Stored data.
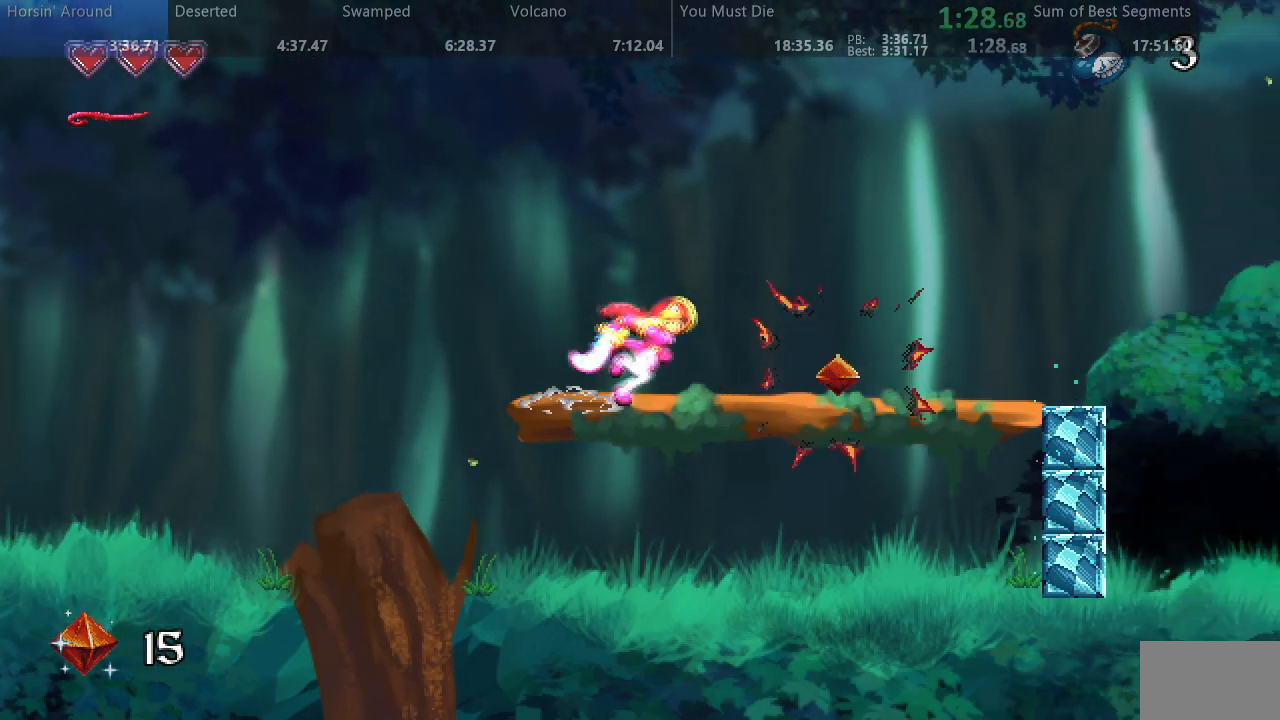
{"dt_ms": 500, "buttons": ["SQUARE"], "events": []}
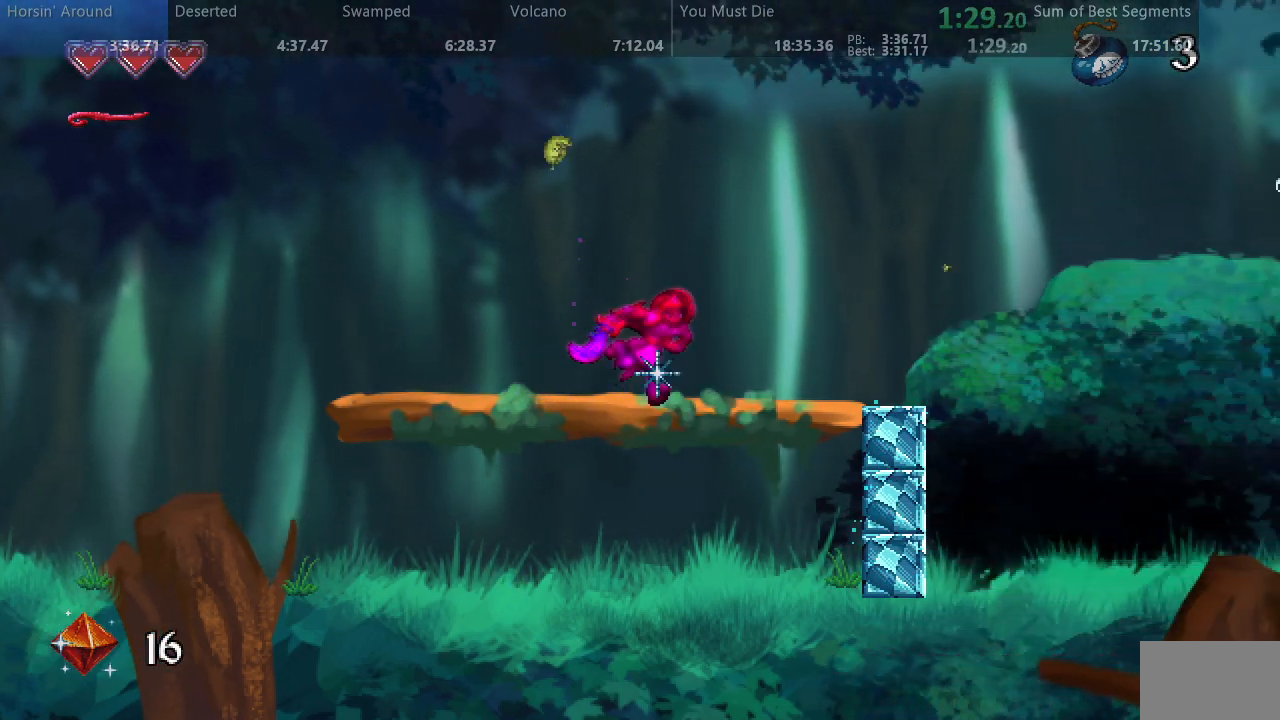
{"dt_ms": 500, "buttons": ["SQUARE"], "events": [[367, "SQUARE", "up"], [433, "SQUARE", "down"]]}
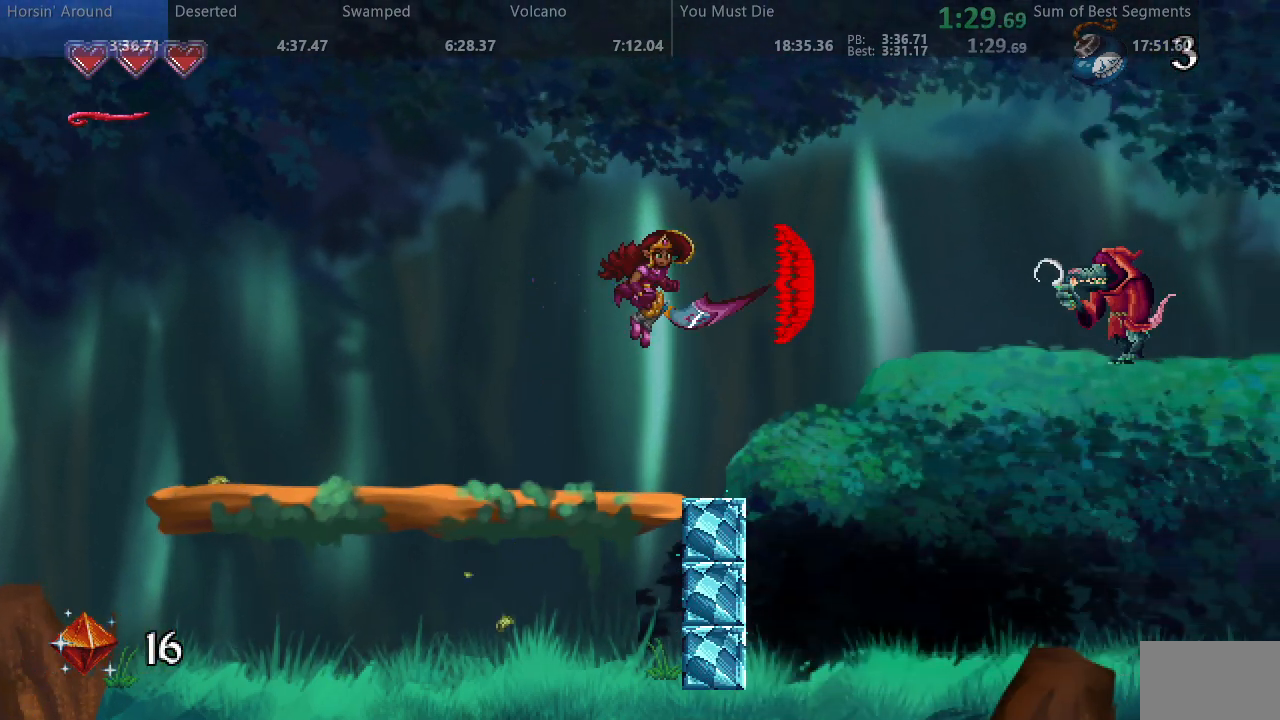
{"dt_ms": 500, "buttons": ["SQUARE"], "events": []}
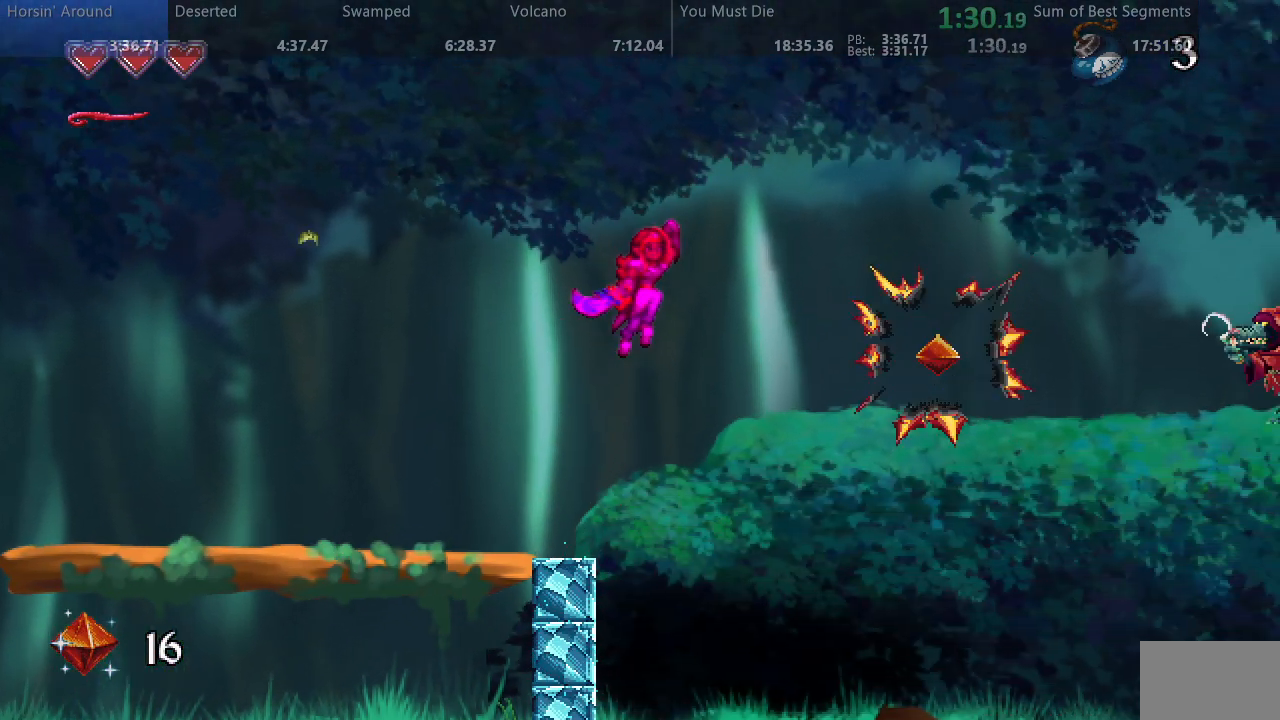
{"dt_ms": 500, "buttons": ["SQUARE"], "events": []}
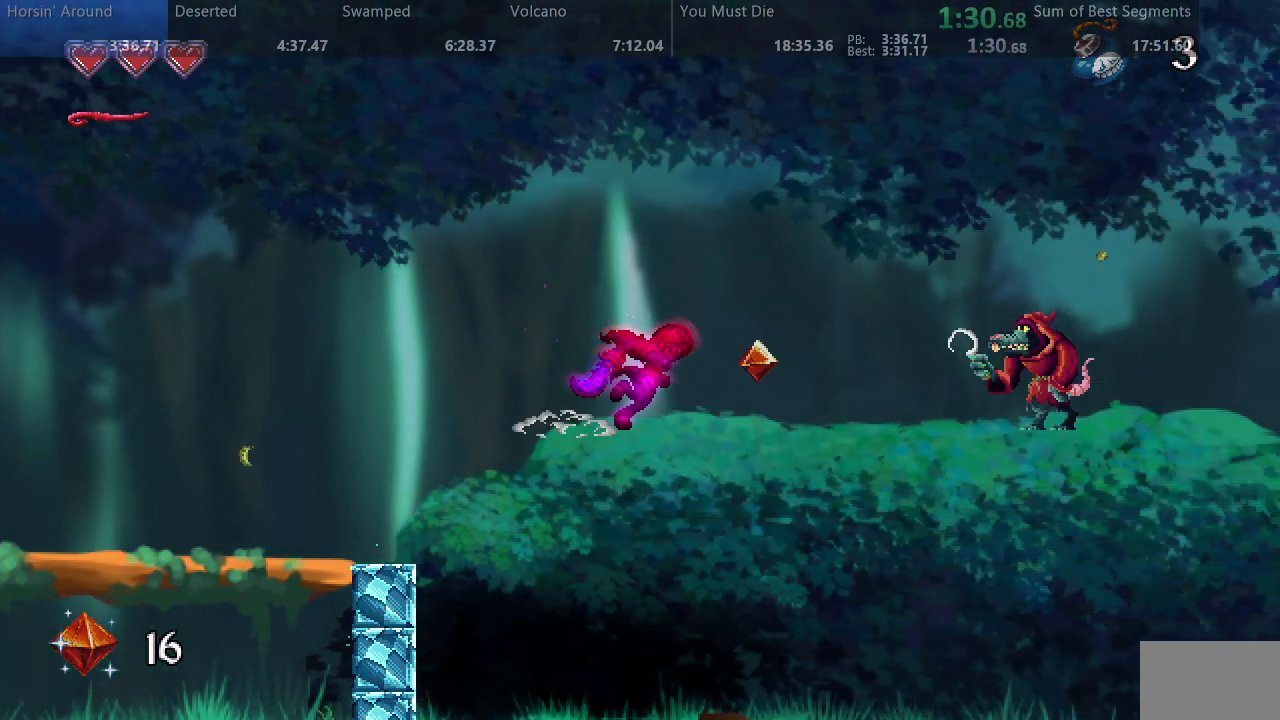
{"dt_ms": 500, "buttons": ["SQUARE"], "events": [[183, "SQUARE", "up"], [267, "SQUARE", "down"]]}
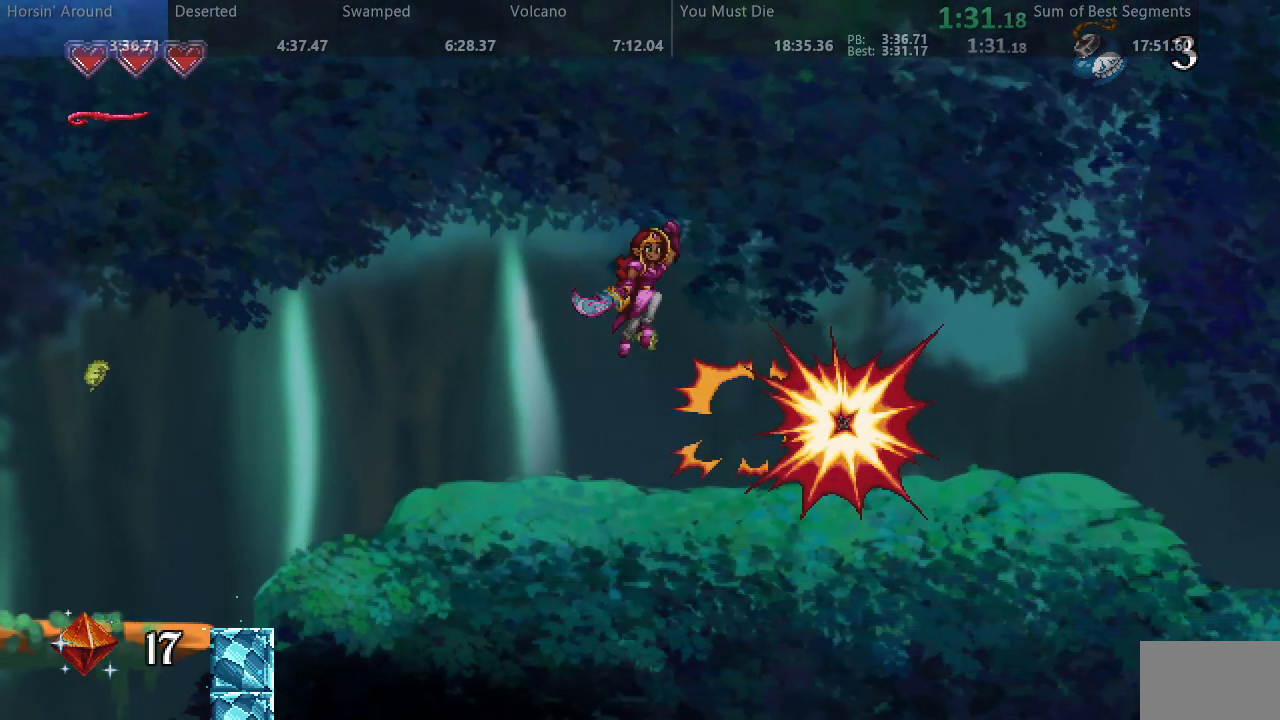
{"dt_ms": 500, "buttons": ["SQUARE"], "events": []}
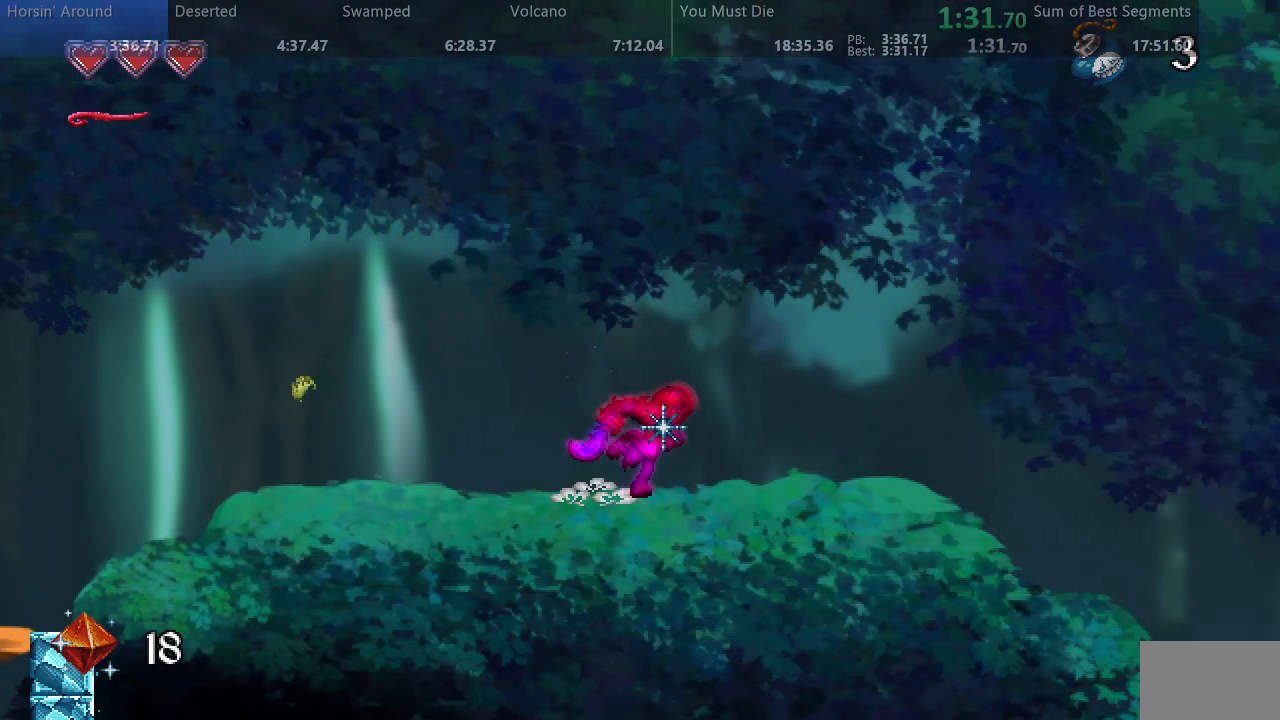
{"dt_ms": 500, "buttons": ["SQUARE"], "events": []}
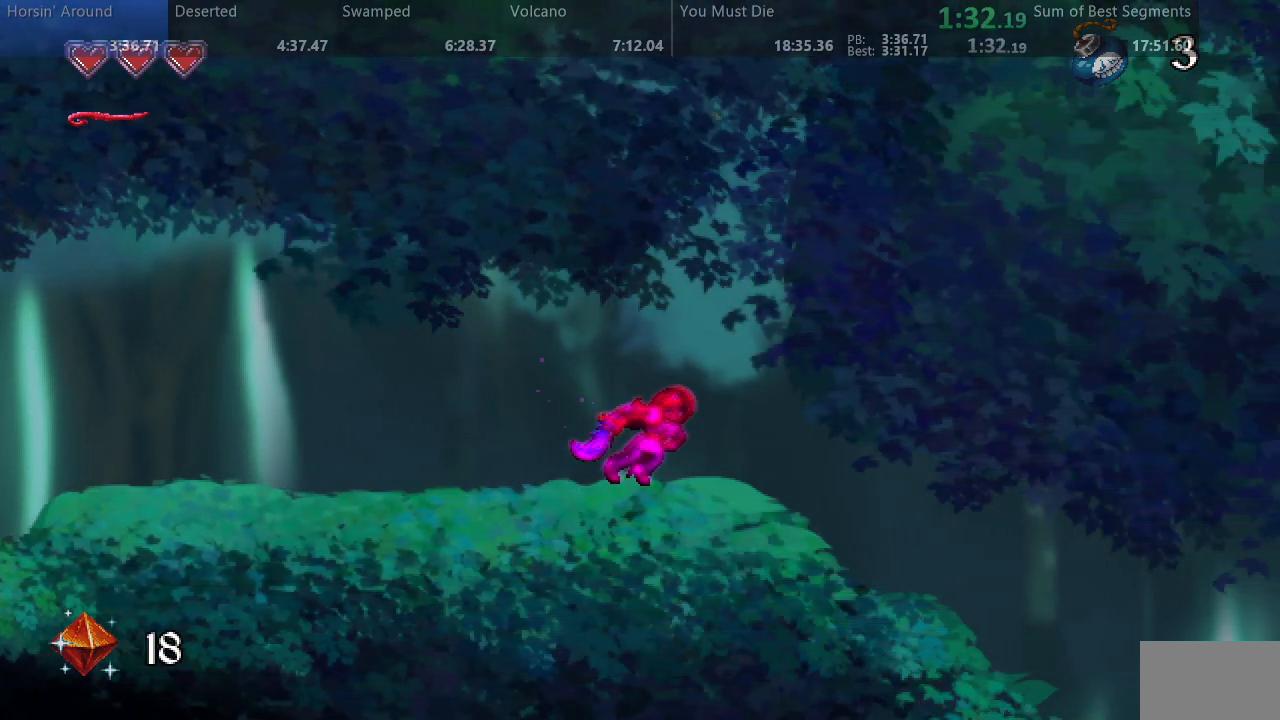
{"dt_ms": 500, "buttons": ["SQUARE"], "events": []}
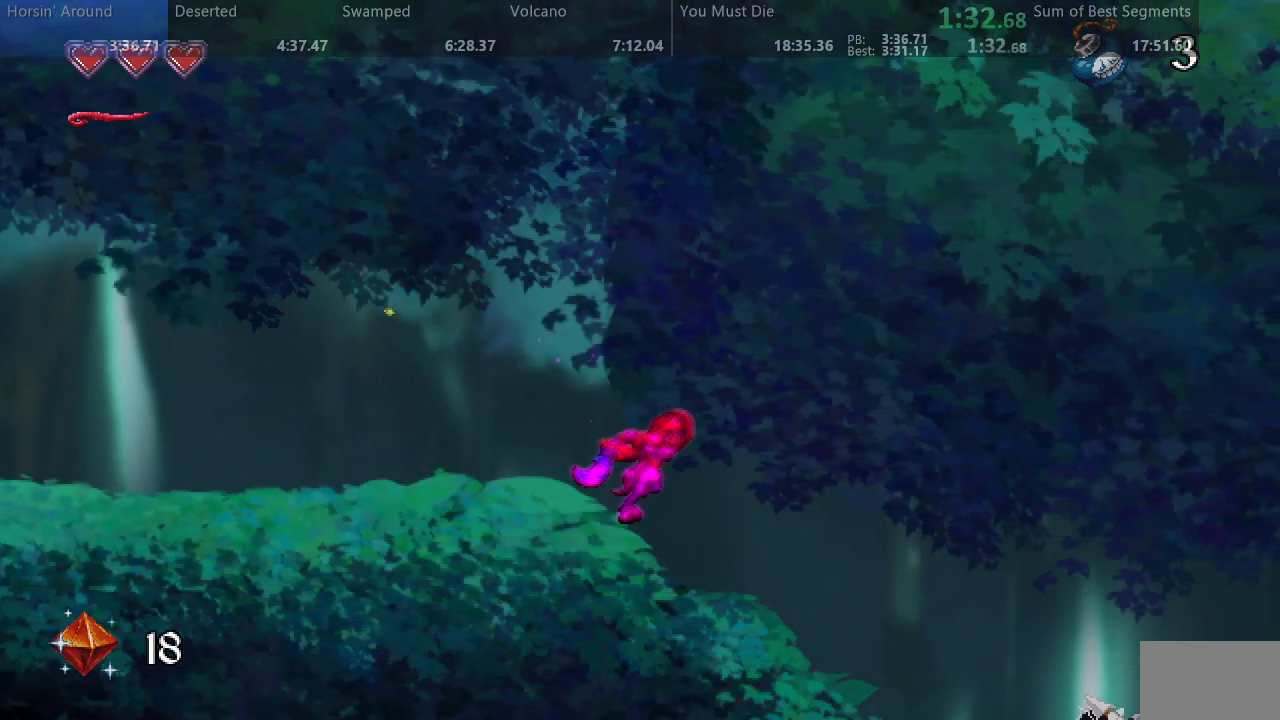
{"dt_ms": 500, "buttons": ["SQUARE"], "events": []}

PROBLEM TO SOLVE. Since the pictures are not wanted, set down only the rest of each record, exactly as above.

RESPONSE TO THIS EXERCISE.
{"dt_ms": 500, "buttons": ["SQUARE"], "events": []}
{"dt_ms": 500, "buttons": ["SQUARE"], "events": [[367, "SQUARE", "up"], [433, "SQUARE", "down"]]}
{"dt_ms": 500, "buttons": ["SQUARE"], "events": []}
{"dt_ms": 500, "buttons": ["SQUARE"], "events": []}
{"dt_ms": 500, "buttons": ["SQUARE"], "events": [[183, "SQUARE", "up"], [267, "SQUARE", "down"]]}
{"dt_ms": 500, "buttons": ["SQUARE"], "events": []}
{"dt_ms": 500, "buttons": ["SQUARE"], "events": []}
{"dt_ms": 500, "buttons": ["SQUARE"], "events": []}
{"dt_ms": 500, "buttons": ["SQUARE"], "events": []}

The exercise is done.